Here's What Happens When You Ride the Clutch
The problems can range from small-time problems to full-blown failure.
Riding the clutch is something all manual drivers do from time to time, whether we admit it or not. It may be excess slipping when moving a heavy load, or just lack of attention. The real problems don't come from occasional additional pedal time, but rather, when you habitually keep the third pedal depressed just enough for the throwout bearing to engage.
While crawling around the internet this morning, I happened to come across a video that hit home. A few years ago, I purchased a Subaru Legacy GT—or, as I liked to call it, "the family man's STI." The car was a bag of problems; from putting two motors in it to fixing this very same issue that was caused by a previous owner, there was always something to fix.
One of the early signs that the Legacy's throwout bearing was starting to fail were chirping noises when disengaging the clutch. A simple fix was to lubricate the input shaft on which the throwout bearing sits, but that's assuming it's not too late. Eventually, the throwout bearing's movement will cause it to eat away at the input shaft. PDM makes a snout sleeve kit (which you can see around the six-minute mark in the video) that sits over the snout with an oversized throwout bearing.

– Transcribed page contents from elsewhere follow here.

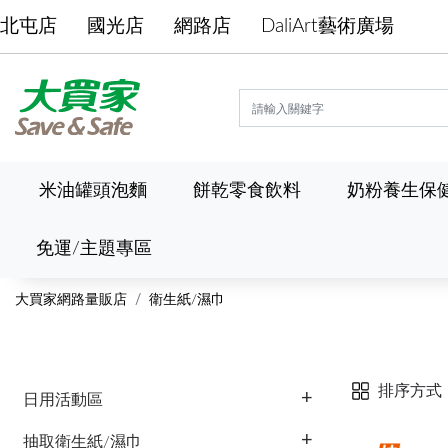
北屯店
國光店
網路店
DaliArt藝術廣場
米油罐頭泡麵
餅乾零食飲料
奶粉養生保
免運/主題專區
大買家網路量販店
衛生紙/濕巾
排序方式
日用活動區
抽取衛生紙/濕巾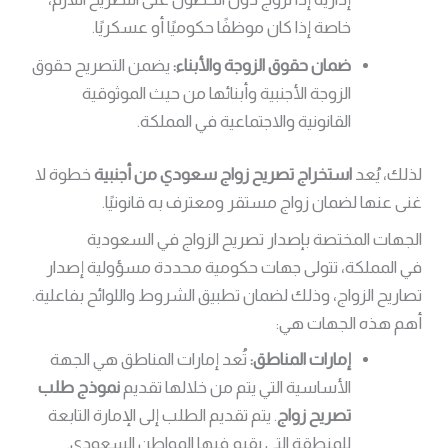
خاصة إذا كان موظفًا حكوميًا أو عسكريًا.
ضمان حقوق الزوجة والأبناء:
يضمن التصريح حقوق
الزوجة الأجنبية وأبنائها من حيث الموثوقية
القانونية والاجتماعية في المملكة.
لذلك، يُعد
استخراج تصريح زواج سعودي من أجنبية
خطوة لا
غنى عنها لضمان زواج مستقر ومعترف به قانونيًا.
الجهات المختصة بإصدار تصريح الزواج في السعودية
في المملكة، تتولى جهات حكومية محددة مسؤولية إصدار
تصاريح الزواج، وذلك لضمان تطبيق الشروط واللوائح بفاعلية.
أهم هذه الجهات هي:
إمارات المناطق:
تُعد إمارات المناطق هي الجهة
الأساسية التي يتم من خلالها تقديم
نموذج طلب
تصريح زواج
. يتم تقديم الطلب إلى الإمارة التابعة
للمنطقة التي يقيم فيها المواطن السعودي.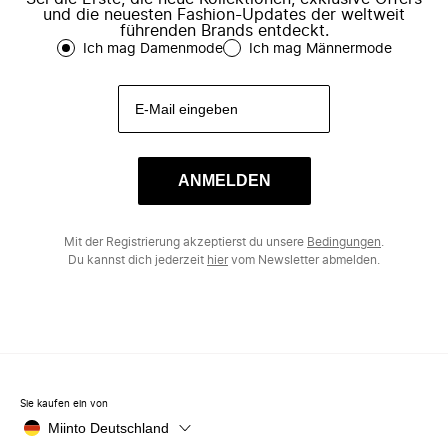
und die neuesten Fashion-Updates der weltweit
führenden Brands entdeckt.
Ich mag Damenmode
Ich mag Männermode
ANMELDEN
Mit der Registrierung akzeptierst du unsere
Bedingungen
.
Du kannst dich jederzeit
hier
vom Newsletter abmelden.
Sie kaufen ein von
Miinto Deutschland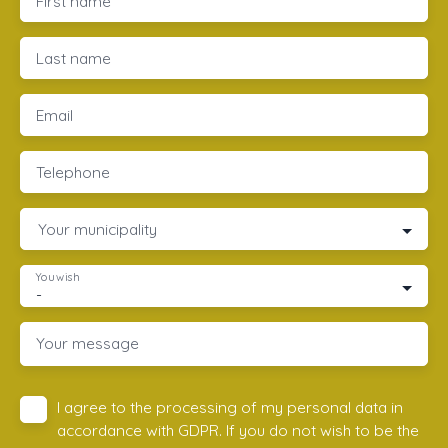
First name
Last name
Email
Telephone
Your municipality
You wish
-
Your message
I agree to the processing of my personal data in
accordance with GDPR. If you do not wish to be the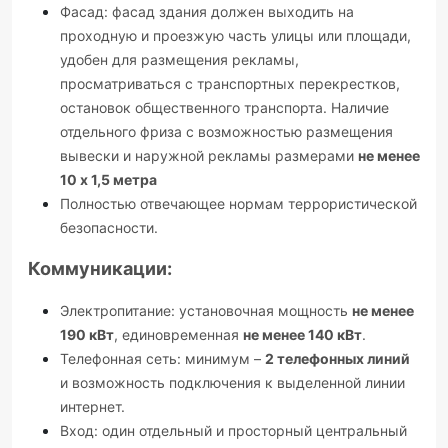
Фасад: фасад здания должен выходить на
проходную и проезжую часть улицы или площади,
удобен для размещения рекламы,
просматриваться с транспортных перекрестков,
остановок общественного транспорта. Наличие
отдельного фриза с возможностью размещения
вывески и наружной рекламы размерами
не менее
10 х 1,5 метра
Полностью отвечающее нормам террористической
безопасности.
Коммуникации:
Электропитание: установочная мощность
не менее
190 кВт
, единовременная
не менее 140 кВт
.
Телефонная сеть: минимум –
2 телефонных линий
и возможность подключения к выделенной линии
интернет.
Вход: один отдельный и просторный центральный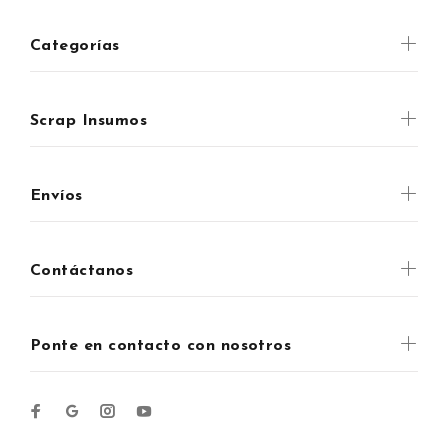
Categorías
Scrap Insumos
Envíos
Contáctanos
Ponte en contacto con nosotros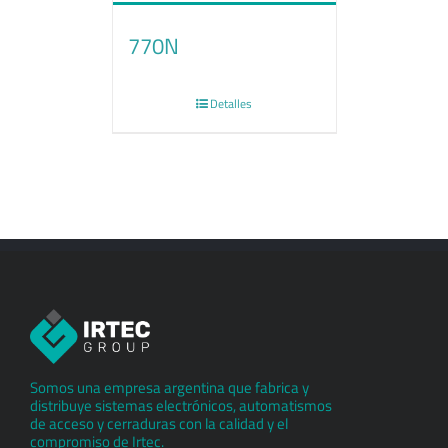
770N
Detalles
Somos una empresa argentina que fabrica y
distribuye sistemas electrónicos, automatismos
de acceso y cerraduras con la calidad y el
compromiso de Irtec.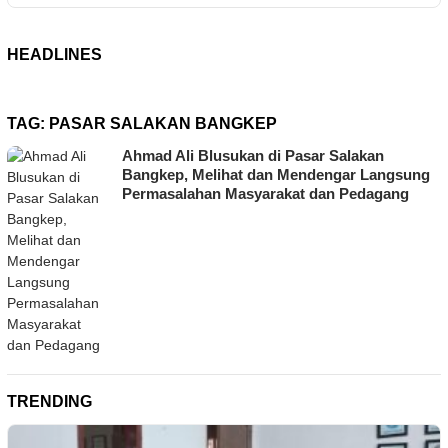
HEADLINES
TAG:
PASAR SALAKAN BANGKEP
Ahmad Ali Blusukan di Pasar Salakan
Bangkep, Melihat dan Mendengar Langsung
Permasalahan Masyarakat dan Pedagang
TRENDING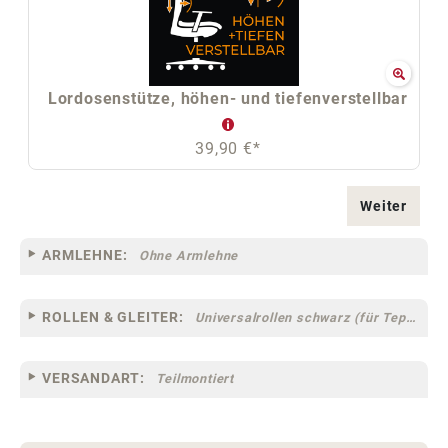
Lordosenstütze, höhen- und tiefenverstellbar
39,90 €*
Weiter
ARMLEHNE:
Ohne Armlehne
ROLLEN & GLEITER:
Universalrollen schwarz (für Teppich- und Hartböden geeignet) [13-41]
VERSANDART:
Teilmontiert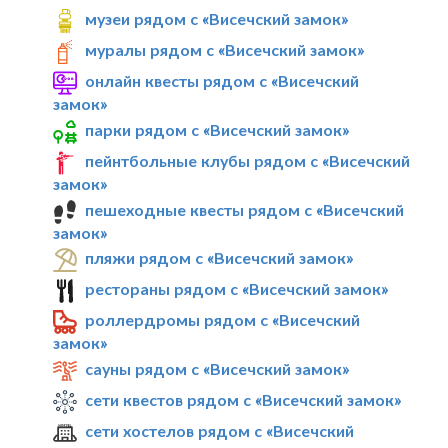
музеи рядом с «Висечский замок»
муралы рядом с «Висечский замок»
онлайн квесты рядом с «Висечский
замок»
парки рядом с «Висечский замок»
пейнтбольные клубы рядом с «Висечский
замок»
пешеходные квесты рядом с «Висечский
замок»
пляжи рядом с «Висечский замок»
рестораны рядом с «Висечский замок»
роллердромы рядом с «Висечский
замок»
сауны рядом с «Висечский замок»
сети квестов рядом с «Висечский замок»
сети хостелов рядом с «Висечский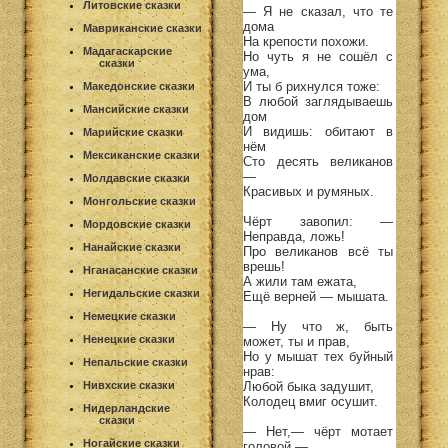
Литовские сказки
— Я не сказал, что те
дома
Мавриканские сказки
На крепости похожи.
Мадагаскарские
Но чуть я не сошёл с
сказки
ума,
И ты б рихнулся тоже:
Македонские сказки
В любой заглядываешь
Мансийские сказки
дом
И видишь: обитают в
Марийские сказки
нём
Мексиканские сказки
Сто десять великанов
—
Молдавские сказки
Красивых и румяных.
Монгольские сказки
Чёрт завопил: —
Мордовские сказки
Неправда, ложь!
Нанайские сказки
Про великанов всё ты
врешь!
Нганасанские сказки
А жили там ежата,
Негидальские сказки
Ещё верней — мышата.
Немецкие сказки
— Ну что ж, быть
Ненецкие сказки
может, ты и прав,
Но у мышат тех буйный
Непальские сказки
нрав:
Нивхские сказки
Любой быка задушит,
Колодец вмиг осушит.
Нидерландские
сказки
— Нет,— чёрт мотает
Ногайские сказки
головой,—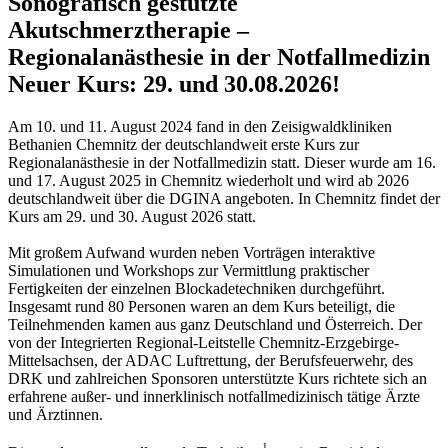
Sonografisch gestützte
Akutschmerztherapie –
Regionalanästhesie in der Notfallmedizin
Neuer Kurs: 29. und 30.08.2026!
Am 10. und 11. August 2024 fand in den Zeisigwaldkliniken
Bethanien Chemnitz der deutschlandweit erste Kurs zur
Regionalanästhesie in der Notfallmedizin statt. Dieser wurde am 16.
und 17. August 2025 in Chemnitz wiederholt und wird ab 2026
deutschlandweit über die DGINA angeboten. In Chemnitz findet der
Kurs am 29. und 30. August 2026 statt.
Mit großem Aufwand wurden neben Vorträgen interaktive
Simulationen und Workshops zur Vermittlung praktischer
Fertigkeiten der einzelnen Blockadetechniken durchgeführt.
Insgesamt rund 80 Personen waren an dem Kurs beteiligt, die
Teilnehmenden kamen aus ganz Deutschland und Österreich. Der
von der Integrierten Regional-Leitstelle Chemnitz-Erzgebirge-
Mittelsachsen, der ADAC Luftrettung, der Berufsfeuerwehr, des
DRK und zahlreichen Sponsoren unterstützte Kurs richtete sich an
erfahrene außer- und innerklinisch notfallmedizinisch tätige Ärzte
und Ärztinnen.
¹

The particular failure featured in the video was a bit more severe. The car even moved under the starter's power with the clutch depressed; something was seriously borked. As it turns out, the owner did not address the bearing before it seized and it actually broke some of the clutch fingers off of the pressure plate. Take a look at the carnage in the video below.
Moral of the story? Keep that left foot off of the clutch unless you're ready to press it in. Alter your driving habits before they result in a full-blown failure.